The translational potential of this article: This study illuminates the crucial role and molecular mechanisms of Sirt1 in regulating the NP microenvironment. These insights shed light on strategies for the prevention and treatment of IVDD-related herniation and low back pain. By pinpointing specific biological targets, the screening of smallmolecule compounds with significant clinical implications can be facilitated. This translational innovation promises to optimize cells communication within intervertebral disc microenvironment via localized drug delivery, potentially improving patient outcomes and satisfaction following spinal fusion or discectomy surgeries.

查看原文

微信好友朋友圈 QQ好友复制链接

本刊更多论文

Sirt1通过抑制RelA/Lipocalin 2轴阻断髓核和巨噬细胞串扰。

背景：椎间盘退变（IVDD）被认为是腰痛的主要病理生理驱动因素，但没有治疗干预有效地阻止其进展。有证据表明，某些Sirt1激动剂可能对椎间盘具有保护作用，但其潜在机制尚不清楚。本研究旨在描述Sirt1与炎症微环境之间的相互作用，为IVDD的预防和治疗提供潜在的新途径。方法：采用体外il -1β诱导的髓核细胞（NPCs）退行性模型和体内Sirt1转基因小鼠（Sirt1TG）和同胎WT小鼠纤维环针刺模型，研究Sirt1在体内稳态和炎症中的作用。通过RNA测序，共免疫沉淀（Co-IP），荧光素酶测定和染色质免疫沉淀-(ChIP)- pcr获得机制见解。采用Raw264.7和npc共培养系统来评估Lipocalin 2的参与情况。结果：我们的研究表明Sirt1在退行性人髓核（NP）组织中表达降低。体外和体内数据显示，np特异性Sirt1过表达抑制细胞外基质降解和炎症。从机制上讲，Sirt1抑制RelA/p65赖氨酸310位点的乙酰化和丝氨酸536位点的磷酸化，Sirt1的c端和RelA的RHD-NLS结构域介导了它们的相互作用。此外，npcs衍生的Lipocalin 2被确定为参与巨噬细胞趋化和M1极化的细胞因子，从而加剧炎症。结论：我们的研究表明Sirt1负调控Lipocalin 2，从而改善炎症环境并阻断NPCs和巨噬细胞的串扰。本文的翻译潜力：本研究阐明了Sirt1在NP微环境调控中的关键作用及其分子机制。这些见解阐明了预防和治疗ivdd相关的疝出和腰痛的策略。通过精确定位特定的生物学靶点，可以促进具有重要临床意义的小分子化合物的筛选。这种转化创新有望通过局部给药优化椎间盘微环境中的细胞通信，潜在地改善脊柱融合或椎间盘切除术后患者的预后和满意度。
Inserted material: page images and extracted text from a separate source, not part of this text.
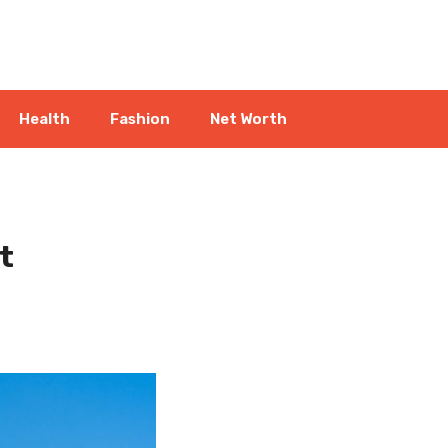
Health
Fashion
Net Worth
t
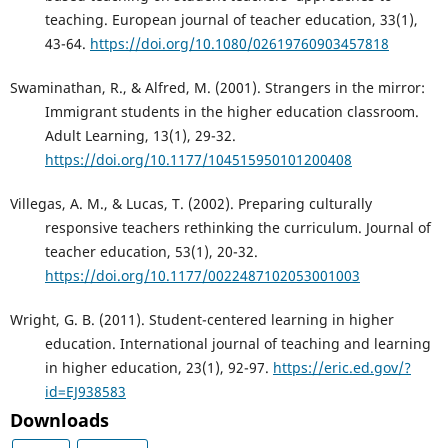
teaching. European journal of teacher education, 33(1),
43-64.
https://doi.org/10.1080/02619760903457818
Swaminathan, R., & Alfred, M. (2001). Strangers in the mirror:
Immigrant students in the higher education classroom.
Adult Learning, 13(1), 29-32.
https://doi.org/10.1177/104515950101200408
Villegas, A. M., & Lucas, T. (2002). Preparing culturally
responsive teachers rethinking the curriculum. Journal of
teacher education, 53(1), 20-32.
https://doi.org/10.1177/0022487102053001003
Wright, G. B. (2011). Student-centered learning in higher
education. International journal of teaching and learning
in higher education, 23(1), 92-97.
https://eric.ed.gov/?
id=EJ938583
Downloads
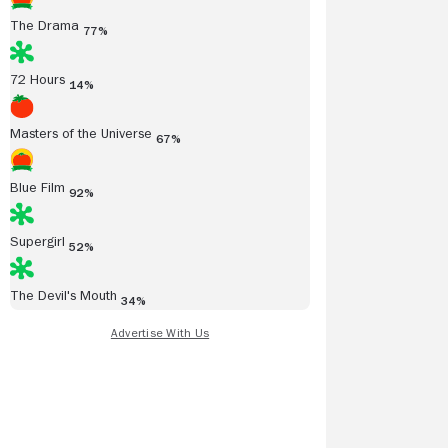
The Drama
77%
72 Hours
14%
Masters of the Universe
67%
Blue Film
92%
Supergirl
52%
The Devil's Mouth
34%
anuel Levy
Rich Cline
anuelLevy.Com
08/06/2005
Shadows on the Wall
4/5
warm and engaging
Go to Full Review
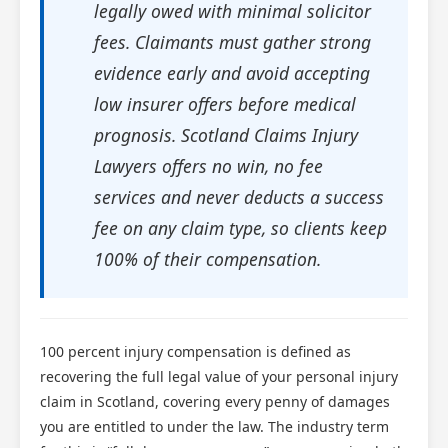
legally owed with minimal solicitor
fees. Claimants must gather strong
evidence early and avoid accepting
low insurer offers before medical
prognosis. Scotland Claims Injury
Lawyers offers no win, no fee
services and never deducts a success
fee on any claim type, so clients keep
100% of their compensation.
100 percent injury compensation is defined as
recovering the full legal value of your personal injury
claim in Scotland, covering every penny of damages
you are entitled to under the law. The industry term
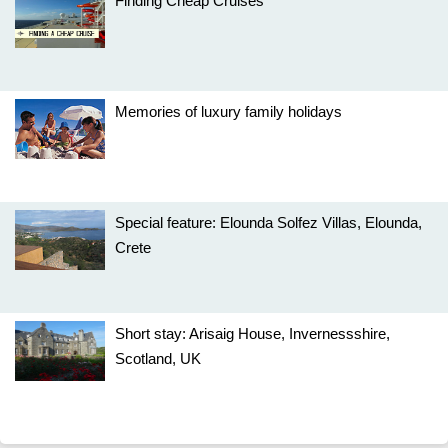
Finding Cheap Cruises
Memories of luxury family holidays
Special feature: Elounda Solfez Villas, Elounda,
Crete
Short stay: Arisaig House, Invernessshire,
Scotland, UK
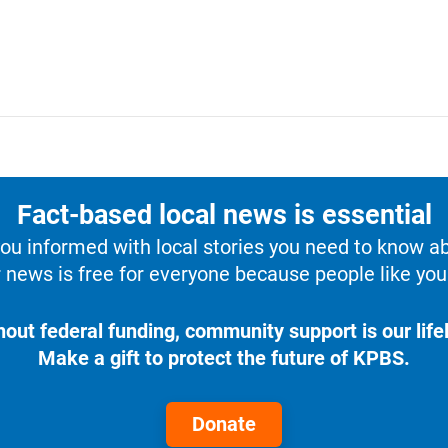
Fact-based local news is essential
u informed with local stories you need to know a
 news is free for everyone because people like you 
hout federal funding, community support is our lifel
Make a gift to protect the future of KPBS.
Donate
本文章由计算机程序翻译，如有差异，请以英文原文为准。

求助全文

约1分钟内获得全文去求助

来源期刊

Journal of Orthopaedic Translation Medicine-Orthopedics and Sports Medicine

CiteScore

11.80

自引率

13.60%

发文量

审稿时长

29 days

期刊介绍： The Journal of Orthopaedic Translation (JOT) is the official peer-reviewed, open access journal of the Chinese Speaking Orthopaedic Society (CSOS) and the International Chinese Musculoskeletal Research Society (ICMRS). It is published quarterly, in January, April, July and October, by Elsevier.